## Excerpt provided
## START
# Chess Move Legality Classification Using The BERT Model

In this notebook I will attempt to fine-tune the BERT model for classification of legality of the chess moves. The model will be presented a chess-game reresentation in the form of the FEN (Forsyth–Edwards Notation) and a move in the form of a string like e2e3 and will be forced to classify the move as legal or illegal. 

<b> Note </b> This notebook was run in Colab, for reproducibility please follow the below described steps

This notebook was run in Google Colab, if you want to reproduce the results of training the model, please upload this notebook, connect to a GPU, download the data available in the google drive as linked to in the project's README.md, and upload it to a NLP-Chess_Data directory in your drive, then it should work as expected. If you would like to run it locally some changes may be necessary.

## Installs and Imports

In [72]:
!pip install transformers



In [None]:
import torch
import torch.nn as nn
from torch.utils.data import Dataset, DataLoader
from transformers import BertTokenizer
from transformers import BertForSequenceClassification
import pandas as pd
from pandas import DataFrame
import numpy as np
from torch.optim import AdamW
import warnings
from typing import Dict, Callable, Tuple
from torch.optim.optimizer import Optimizer
from torch.nn import Module
from torch.nn.modules.loss import _Loss
from google.colab import drive

In [74]:
warnings.filterwarnings("ignore")

## Data Drive Mounting and Constants Declarations

In [75]:
drive.mount('/content/drive')
## END
## Entries drawn from a collection
## START
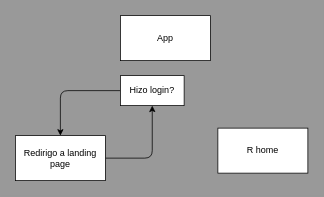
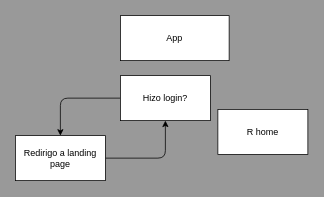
  <mxCell id="0" />
  <mxCell id="1" parent="0" />
- <mxCell id="2" value="App" style="rounded=0;whiteSpace=wrap;html=1;" vertex="1" parent="1"><mxGeometry x="160" y="20" width="120" height="60" as="geometry" /></mxCell>
+ <mxCell id="2" value="App" style="rounded=0;whiteSpace=wrap;html=1;" vertex="1" parent="1"><mxGeometry x="160" y="20" width="145" height="60" as="geometry" /></mxCell>
  <mxCell id="3" value="" style="edgeStyle=orthogonalEdgeStyle;html=1;" edge="1" parent="1" source="4" target="6"><mxGeometry relative="1" as="geometry" /></mxCell>
- <mxCell id="4" value="Hizo login?" style="rounded=0;whiteSpace=wrap;html=1;" vertex="1" parent="1"><mxGeometry x="160" y="100" width="85" height="40" as="geometry" /></mxCell>
+ <mxCell id="4" value="Hizo login?" style="rounded=0;whiteSpace=wrap;html=1;" vertex="1" parent="1"><mxGeometry x="160" y="100" width="120" height="60" as="geometry" /></mxCell>
  <mxCell id="5" style="edgeStyle=orthogonalEdgeStyle;html=1;entryX=0.5;entryY=1;entryDx=0;entryDy=0;" edge="1" parent="1" source="6" target="4"><mxGeometry relative="1" as="geometry" /></mxCell>
  <mxCell id="6" value="Redirigo a landing page" style="whiteSpace=wrap;html=1;rounded=0;" vertex="1" parent="1"><mxGeometry x="20" y="180" width="120" height="60" as="geometry" /></mxCell>
- <mxCell id="7" value="R home" style="whiteSpace=wrap;html=1;rounded=0;" vertex="1" parent="1"><mxGeometry x="290" y="170" width="120" height="60" as="geometry" /></mxCell>
+ <mxCell id="7" value="R home" style="whiteSpace=wrap;html=1;rounded=0;" vertex="1" parent="1"><mxGeometry x="290" y="145" width="120" height="60" as="geometry" /></mxCell>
## END
## Directive
Carry on the chess move legality notebook from its last line. These entries come from a separate source, unrelated to the notebook.

## Exercise result
Drive already mounted at /content/drive; to attempt to forcibly remount, call drive.mount("/content/drive", force_remount=True).


In [76]:
EPOCHS = 40
BATCH_SIZE = 16
PADDING = 82
main_directory = "/content/drive/MyDrive/NLP-Chess_Data"
train_path = "NLP_Train.csv.gz"
val_path = "NLP_Val.csv.gz"
test_path = "NLP_Test.csv.gz"
model_path = "BERT_Classifier.pth"

## Functions

In [77]:
def preprocess(df: pd.DataFrame, board_col: str = "prev_board",
               move_col: str = "move") -> pd.DataFrame:
    '''
    Preprocess the DataFrame by combining the previous
    board state and the move into a single
    input for the model.

    Parameters:
    - df (DataFrame): DataFrame containing game data.
    - board_col (str): Name of the column containing
    the previous board state. Default is "prev_board".
    - move_col (str): Name of the column containing the
    move. Default is "move".

    Returns:
    DataFrame: Preprocessed DataFrame with a new column "model_input"
    containing combined board state and move.
    '''
    df["model_input"] = df[board_col] + " [SEP] " + df[move_col]
    new_input = []
    for input_text in df["model_input"]:
        i = 0
        temp_str = ""
        while i < len(input_text):
            if input_text[i] != " " and input_text[i] != "[":
                temp_str += input_text[i] + " "
            elif input_text[i] == "[":
                temp_str += "[SEP] "
                i += 4
            i += 1
        new_input.append(temp_str)
    df["model_input"] = new_input
    return df

In [78]:
def transform_BERT_input(BERT_input: Dict[str, torch.Tensor],
                         device: torch.device) -> Dict[str, torch.Tensor]:
    '''
    Transform BERT input tensors to the specified device.

    Parameters:
    - BERT_input (dict): Dictionary containing input tensors for BERT
    model (input_ids, token_type_ids, attention_mask).
    - device (torch.device): Device to which tensors should be
    moved.

    Returns:
    dict: Transformed BERT input tensors on the specified
    device.
    '''
    batch_size = BERT_input["input_ids"].shape[0]
    padding_size = BERT_input["input_ids"].shape[-1]
    BERT_input["input_ids"] = BERT_input["input_ids"]\
        .view(batch_size, padding_size).to(device)
    BERT_input["token_type_ids"] = BERT_input["token_type_ids"].\
        view(batch_size, padding_size).to(device)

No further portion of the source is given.